Two years ago the Bolton upon Dearne quartet charted impressively with their debut LP Live for the Moment, entering the top ten. Before they were signed, The Sherlocks became the first unsigned act since the Arctic Monkeys to sell out the Sheffield Leadmill venue. The Sherlocks then went on to support the Courteeners, The Kooks, Kaiser Chiefs, and The Libertines. As the history of the world of music has shown, brothers working together often produces tension, well there is the potential for double the tension with The Sherlocks, as the band consists of two sets of brothers: The houses of Crook (Kiaran and Brandon) and Davidson (Andy and Josh). Nonetheless, they were able to agree on an impressive band name using the phrase “No shit Sherlock” as a reference point.
With Under Your Sky being produced by James Skelly (The Coral), the impressive chart position of their debut and the string of renowned bands The Sherlocks have supported; there are high expectations for this follow-up LP. Opening with “I Want it All”, we see The Sherlocks as a very humble band longing for Wales (even though they are from Bolton upon Dearne) and they celebrate the rain too. There is also a lovely message of love too. “I Want it all” works well as pleasant cacophonous background music, however, on some occasions, it has tendencies of an over-commercialized MOR track. The theme of love continues with “NYC (Sing It Loud)” it has a positive message and brings to the surface something many people keep hidden and want: to explore the world with another person. Sadly, “NYC (Sing It Loud)” fails to reach perfection for the same reasons album opener “I Want it all” didn’t.
“Waiting” is definitely edgier and less clean-cut than the two opening tracks. The guitar chords are more profound. Whilst it is self-evident that The Sherlocks did not embark on making a threatening record; “Waiting” nonetheless comes across as too non-threatening. There is more grit but more grit is needed.

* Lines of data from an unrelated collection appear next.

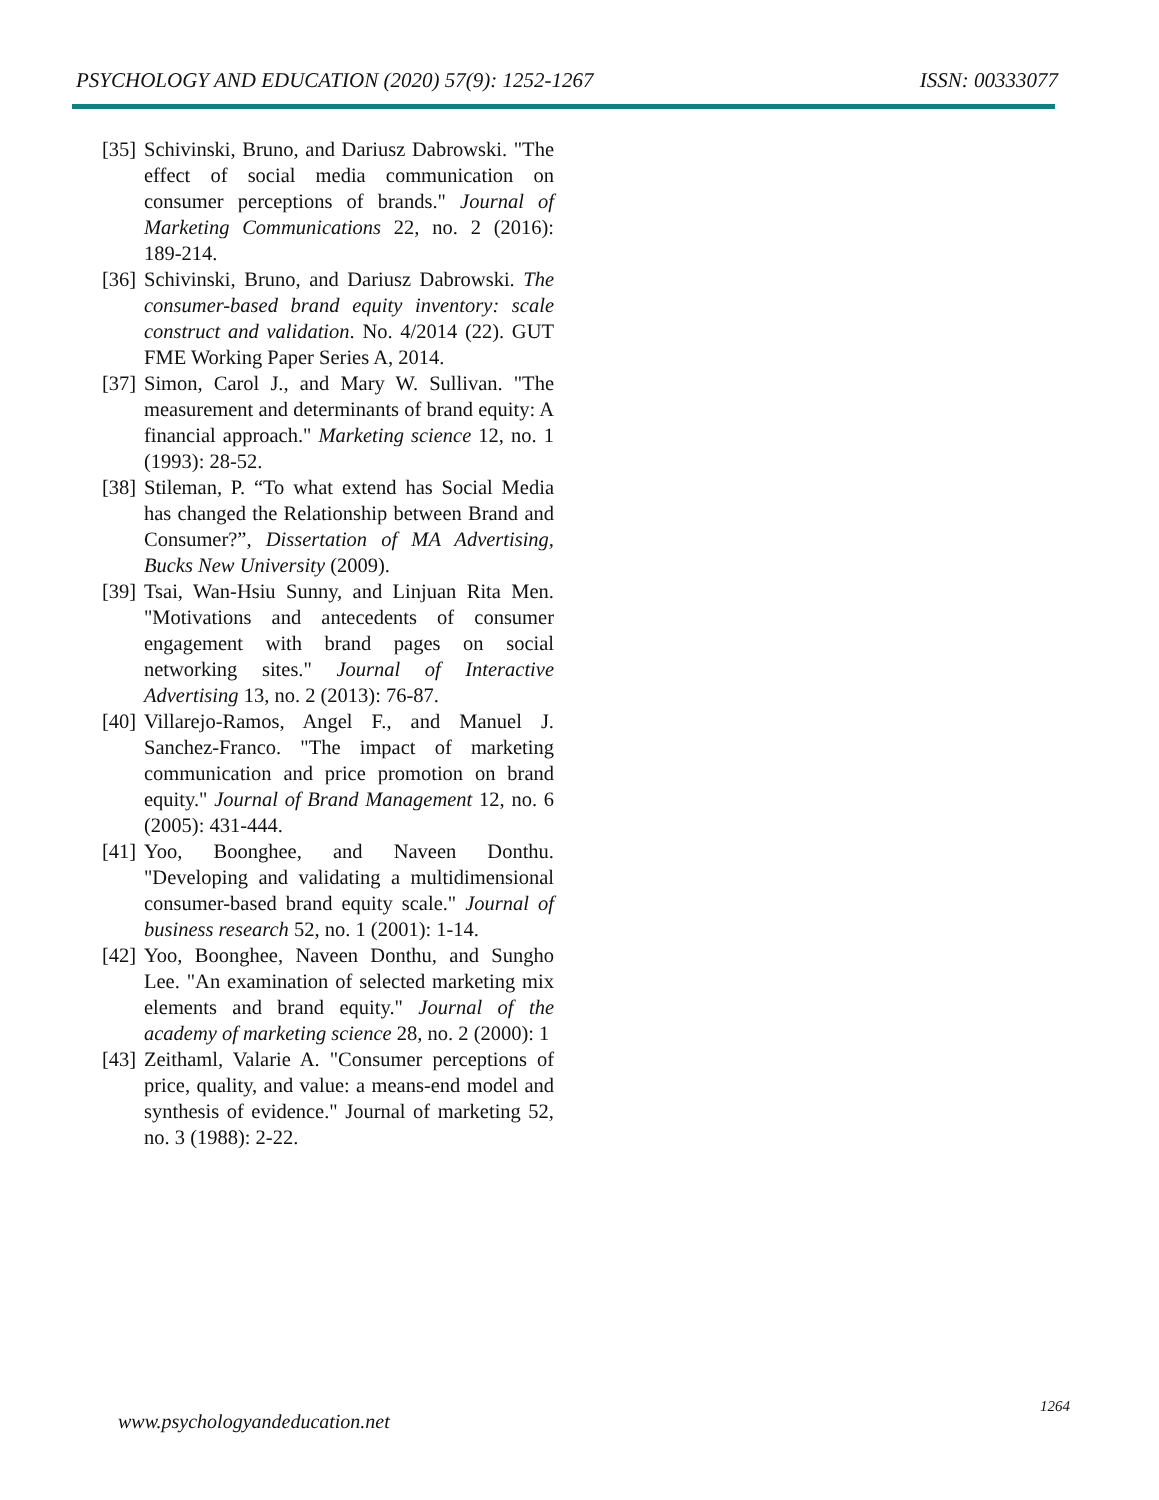PSYCHOLOGY AND EDUCATION (2020) 57(9): 1252-1267 ISSN: 00333077
[35] Schivinski, Bruno, and Dariusz Dabrowski. "The effect of social media communication on consumer perceptions of brands." Journal of Marketing Communications 22, no. 2 (2016): 189-214.
[36] Schivinski, Bruno, and Dariusz Dabrowski. The consumer-based brand equity inventory: scale construct and validation. No. 4/2014 (22). GUT FME Working Paper Series A, 2014.
[37] Simon, Carol J., and Mary W. Sullivan. "The measurement and determinants of brand equity: A financial approach." Marketing science 12, no. 1 (1993): 28-52.
[38] Stileman, P. “To what extend has Social Media has changed the Relationship between Brand and Consumer?”, Dissertation of MA Advertising, Bucks New University (2009).
[39] Tsai, Wan-Hsiu Sunny, and Linjuan Rita Men. "Motivations and antecedents of consumer engagement with brand pages on social networking sites." Journal of Interactive Advertising 13, no. 2 (2013): 76-87.
[40] Villarejo-Ramos, Angel F., and Manuel J. Sanchez-Franco. "The impact of marketing communication and price promotion on brand equity." Journal of Brand Management 12, no. 6 (2005): 431-444.
[41] Yoo, Boonghee, and Naveen Donthu. "Developing and validating a multidimensional consumer-based brand equity scale." Journal of business research 52, no. 1 (2001): 1-14.
[42] Yoo, Boonghee, Naveen Donthu, and Sungho Lee. "An examination of selected marketing mix elements and brand equity." Journal of the academy of marketing science 28, no. 2 (2000): 1
[43] Zeithaml, Valarie A. "Consumer perceptions of price, quality, and value: a means-end model and synthesis of evidence." Journal of marketing 52, no. 3 (1988): 2-22.
1264
www.psychologyandeducation.net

The added grit finally materializes on “Magic Man”. The bass is heavy, the guitars are more, yet appropriately aggressive. Once can truly take The Sherlocks seriously and with lyrics which refer to the many aspects of being human; the two synchronize well together. Reducing the focus on and lessening the collective consciousness of fine-tuning this track made “Magic Man” more impressive.
The music changes direction again on “Dreams”. One immediately hears uncanny resemblances to DMA’s songs “Warsaw”, “Lazy Love” and “Dawning”. “Time to Go” opens with an impressive introduction of eclectic distortions of keys. Regretfully these keys don’t develop into a wayward adventure. On “Give It All Up”, the introduction is the issue where The Sherlocks appear to sound like a boy band singing a love song. Fortunately “Give It All Up” develops into a soft rock song instead.
“One Day” opens up with a mass of energy and fighting spirit of opening guitars amidst a post-punk feel sound White Lies have often perfected. However, the upwards progress halts and the build-up of energy slows as the chorus kicks in. Likewise, “Now And Then” opens with an abundance of hopeful rawness which eventually evaporates into a MOR song. The penultimate track, “Step Inside”, like “Dreams”, borrows from the DMA’s songwriting book. The concluding song, “Under Your Sky” does something the DMA’s did on their playout track “Emily Whyte” on their second LP For Now; make an attempt of creating a heavily inspired Oasis track.
Owing to James Skelly, the sound engineering is superb. Under Your Sky is a static-free zone. Whilst lyrically we see a celebration of being human, the beauty of places and a celebration of all-weather, not just the sunshine; one feels that The Sherlocks has shown far too few of their true colours. There are attempts at them doing so but they appear to quickly retreat before any true revelations can be experienced by listeners. As a result, Under Your Sky is an LP that will be heard and absorbed by many; but a spiritual and elating connection will be experienced by far fewer listeners.